Many older people stayed in touch with family and friends during lockdown using the phone, video calls, and other forms of virtual contact. Zoom choirs, online book clubs and virtual bedtime stories with grandchildren helped many stave off isolation.
But the study, among the first to comparatively assess social interactions across households and mental wellbeing during the pandemic, found many older people experienced a greater increase in loneliness and long-term mental health disorders as a result of the switch to online socialising than those who spent the pandemic on their own.
“We were surprised by the finding that an older person who had only virtual contact during lockdown experienced greater loneliness and negative mental health impacts than an older person who had no contact with other people at all,” said Dr Yang Hu of Lancaster University, who co-wrote the report, published on Monday in Frontiers in Sociology.
“We were expecting that a virtual contact was better than total isolation but that doesn’t seem to have been the case for older people,” he added.
The problem, said Hu, was that older people unfamiliar with technology found it stressful to learn how to use it. But even those who were familiar with technology often found the extensive use of the medium over lockdown so stressful that it was more damaging to their mental health than simply coping with isolation and loneliness.

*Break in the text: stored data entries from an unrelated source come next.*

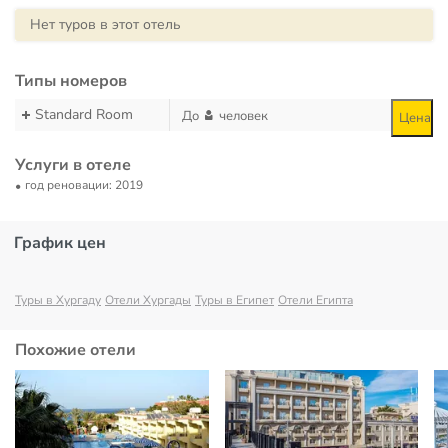
Нет туров в этот отель
Типы номеров
Standard Room
До
человек
Цена
Услуги в отеле
год реновации: 2019
График цен
Туры в Хургаду
Отели Хургады
Туры в Египет
Отели Египта
Похожие отели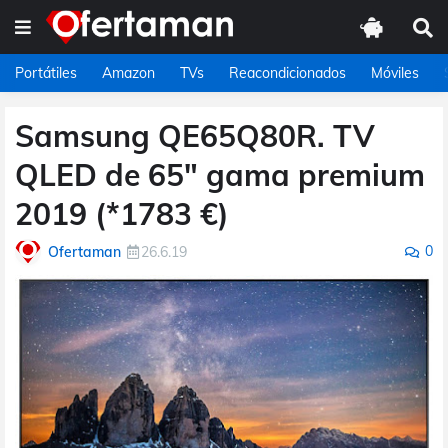
Portátiles
Amazon
TVs
Reacondicionados
Móviles
Samsung QE65Q80R. TV
QLED de 65" gama premium
2019 (*1783 €)
0
Ofertaman
26.6.19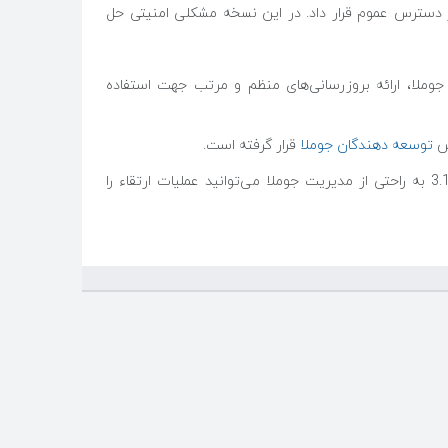
را برای دانلود در دسترس عموم قرار داد. در این نسخه مشکلی امنیتی حل
جوملا، ارائه بروزرسانی‌های منظم و مرتب جهت استفاده
خش
توسعه دهندگان جوملا
قرار گرفته است.
برای ارتقاء از جوملا 3.0 به جوملا 3.1 به راحتی از مدیریت جوملا می‌توانید عملیات ارتقاء را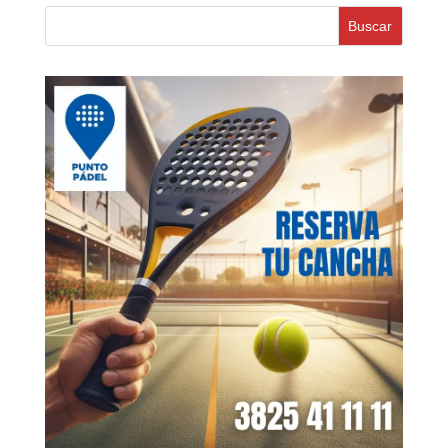
Buscar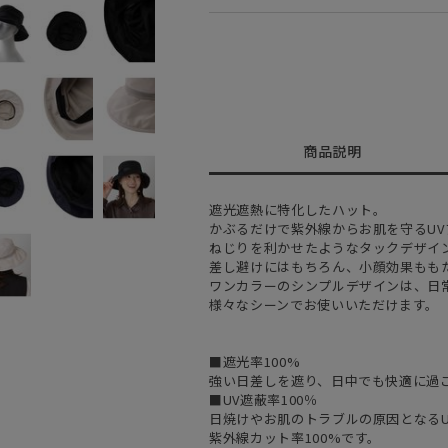
商品説明
遮光遮熱に特化したハット。
かぶるだけで紫外線からお肌を守るUV
ねじりを利かせたようなタックデザイ
差し避けにはもちろん、小顔効果もも
ワンカラーのシンプルデザインは、日
様々なシーンでお使いいただけます。
■遮光率100%
強い日差しを遮り、日中でも快適に過
■UV遮蔽率100％
日焼けやお肌のトラブルの原因となるU
紫外線カット率100%です。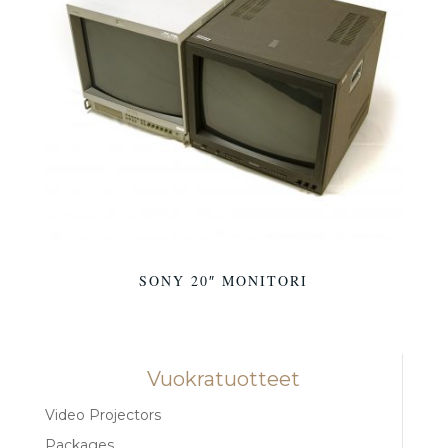
SONY 20″ MONITORI
Vuokratuotteet
Video Projectors
Packages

“Extensive exposure to digital means of communication can also cause burnout. The results are very consistent,” said Hu, who collected data from 5,148 people aged 60 or over in the UK and 1,391 in the US – both before and during the pandemic.
“It’s not only loneliness that was made worse by virtual contact, but general mental health: these people were more depressed, more isolated and felt more unhappy as a direct result of their use of virtual contact,” he said.

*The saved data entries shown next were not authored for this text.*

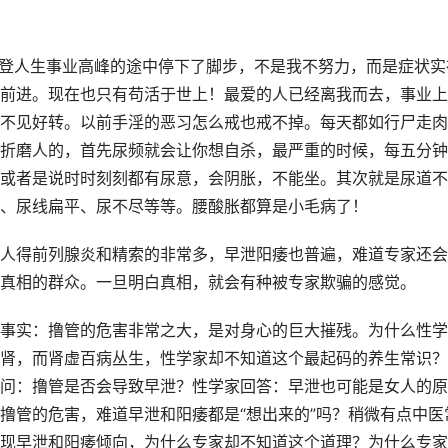
攀登人生事业高峰的途中停下了脚步，不是我不努力，而是症状实
前进。现在也只有苟活于世上！最爱的人已经离我而去，事业上
不见好转。以前手淫的恶习怎么戒也戒不掉。每天都如行尸走肉
折磨人的，首先尿频就会让你想自杀，最严重的时候，每五分钟
或者是说时时刻刻都有尿意，会阴胀，不能坐。其次就是尿道不
、尿线扁平、尿不尽等等。腰酸胀都算是小毛病了！
人得前列腺炎和精索的非常多，早泄阳痿也普遍，难道专家还会
真相的群众。一旦明白真相，就会有种被专家欺骗的感觉。
事实：撸管的危害非常之大，是对身心的巨大摧残。为什么性学
肾，而肾虚百病丛生，性学家却不知道这个最起码的养生常识？
问：撸管是否会导致早泄？性学家回答：早泄也可能是女人的原
撸管的危害，难道早泄和阳痿都是“想出来的”吗？稍微有点中医
现早泄和阳痿倾向，为什么专家却不知道这个道理？为什么专家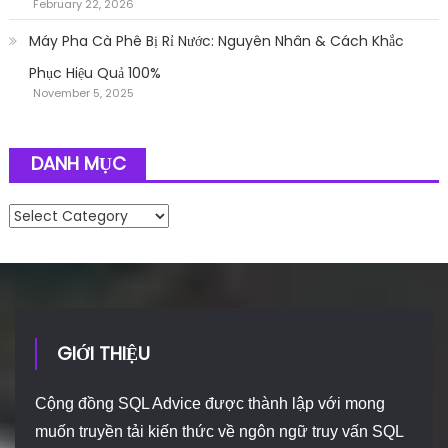
February 22, 2026
Máy Pha Cà Phê Bị Rỉ Nước: Nguyên Nhân & Cách Khắc
Phục Hiệu Quả 100%
November 5, 2025
DANH MỤC
Danh mục
GIỚI THIỆU
Cộng đồng SQL Advice được thành lập với mong
muốn truyền tải kiến thức về ngôn ngữ truy vấn SQL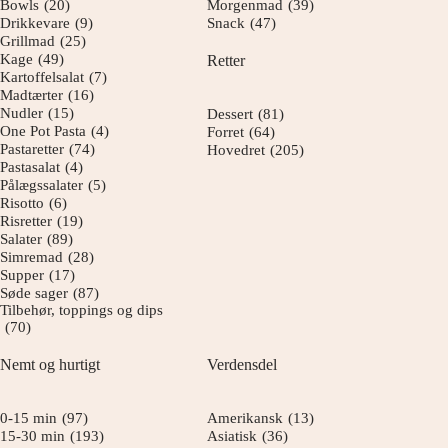
Bowls
(20)
Morgenmad
(39)
Drikkevare
(9)
Snack
(47)
Grillmad
(25)
Kage
(49)
Retter
Kartoffelsalat
(7)
Madtærter
(16)
Nudler
(15)
Dessert
(81)
One Pot Pasta
(4)
Forret
(64)
Pastaretter
(74)
Hovedret
(205)
Pastasalat
(4)
Pålægssalater
(5)
Risotto
(6)
Risretter
(19)
Salater
(89)
Simremad
(28)
Supper
(17)
Søde sager
(87)
Tilbehør, toppings og dips
(70)
Nemt og hurtigt
Verdensdel
0-15 min
(97)
Amerikansk
(13)
15-30 min
(193)
Asiatisk
(36)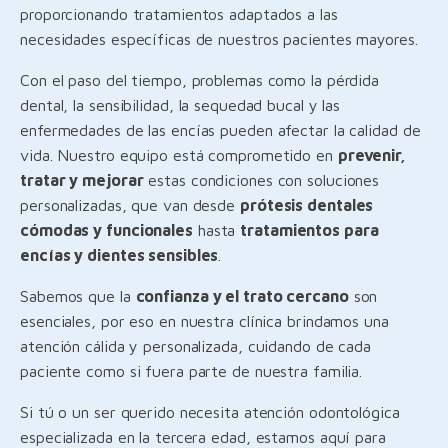
proporcionando tratamientos adaptados a las
necesidades específicas de nuestros pacientes mayores.
Con el paso del tiempo, problemas como la pérdida
dental, la sensibilidad, la sequedad bucal y las
enfermedades de las encías pueden afectar la calidad de
vida. Nuestro equipo está comprometido en
prevenir,
tratar y mejorar
estas condiciones con soluciones
personalizadas, que van desde
prótesis dentales
cómodas y funcionales
hasta
tratamientos para
encías y dientes sensibles
.
Sabemos que la
confianza y el trato cercano
son
esenciales, por eso en nuestra clínica brindamos una
atención cálida y personalizada, cuidando de cada
paciente como si fuera parte de nuestra familia.
Si tú o un ser querido necesita atención odontológica
especializada en la tercera edad, estamos aquí para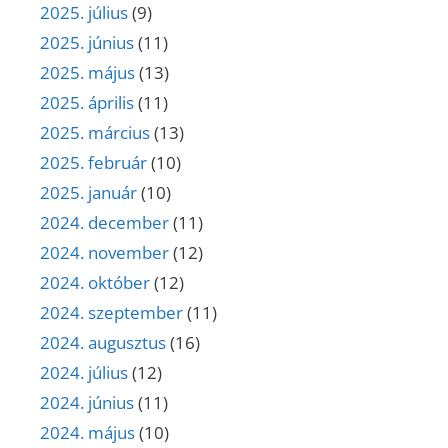
2025. július
(9)
2025. június
(11)
2025. május
(13)
2025. április
(11)
2025. március
(13)
2025. február
(10)
2025. január
(10)
2024. december
(11)
2024. november
(12)
2024. október
(12)
2024. szeptember
(11)
2024. augusztus
(16)
2024. július
(12)
2024. június
(11)
2024. május
(10)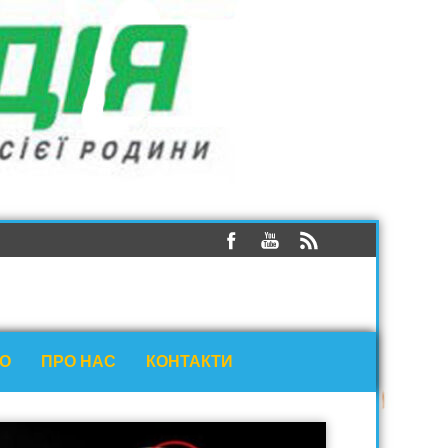
ЕО
ПРО НАС
КОНТАКТИ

Hu said more emphasis needed to be placed on safe ways to have face-to-face contact in future emergencies. There must also, he added, be a drive to bolster the digital capacity of the older age groups.
“We need to have disaster preparedness,” he said. “We need to equip older people with the digital capacity to be able to use technology for the next time a disaster like this comes around.”

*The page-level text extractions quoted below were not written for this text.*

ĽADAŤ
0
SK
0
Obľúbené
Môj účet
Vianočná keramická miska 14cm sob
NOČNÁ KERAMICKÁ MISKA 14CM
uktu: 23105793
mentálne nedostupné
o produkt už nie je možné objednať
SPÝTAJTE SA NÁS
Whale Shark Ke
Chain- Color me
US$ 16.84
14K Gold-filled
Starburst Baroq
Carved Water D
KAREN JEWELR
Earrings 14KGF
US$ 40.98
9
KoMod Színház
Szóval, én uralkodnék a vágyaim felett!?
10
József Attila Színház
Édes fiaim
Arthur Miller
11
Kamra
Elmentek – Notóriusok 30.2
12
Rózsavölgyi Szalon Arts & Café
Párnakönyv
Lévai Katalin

The findings outlined the limitations of a digital-only future and the promise of a digitally enhanced future in response to population ageing in the longer term, added Hu.
“Policymakers and practitioners need to take measures to pre-empt and mitigate the potential unintended implications of household-centred pandemic responses for mental wellbeing,” he said.
Caroline Abrahams, charity director at Age UK, welcomed the report. “We know the virtual environment can exacerbate those feelings of not actually being there with loved ones in person,” she said.
“It’s essential therefore that government makes preventing and tackling loneliness a top policy priority, backed up with adequate funding.
“It’s not over the top to point out that in the worst cases, loneliness can kill in the sense that it undermines resilience to health threats of many kinds, as well as leading to older people in the twilight of their lives losing all hope, so they lack a reason to carry on.”
Patrick Vernon, associate director at the Centre for Ageing Better, said he saw many examples of older people using technology to stay connected in “really positive ways”.
But he was also doubtful: “We know that even for those who are online, lack of skills and confidence can prevent people from using the internet in the ways that they’d like to.”
Previous research by the Centre for Ageing Better found that since the pandemic, there had been significant increases in the use of digital technology among those aged 50-70 years who were already online.
But there are still 3 million people across the UK who are offline, with a significant digital divide affecting low-income households. Twenty-seven per cent of people aged 50-70 with an annual household income under £25,000 were offline before the pandemic.
Vernon said: “Our research has found that some people who were offline found it difficult to connect with family, friends and neighbours during the pandemic – and even those who were online said technology didn’t compensate for missing out on physical social interactions.”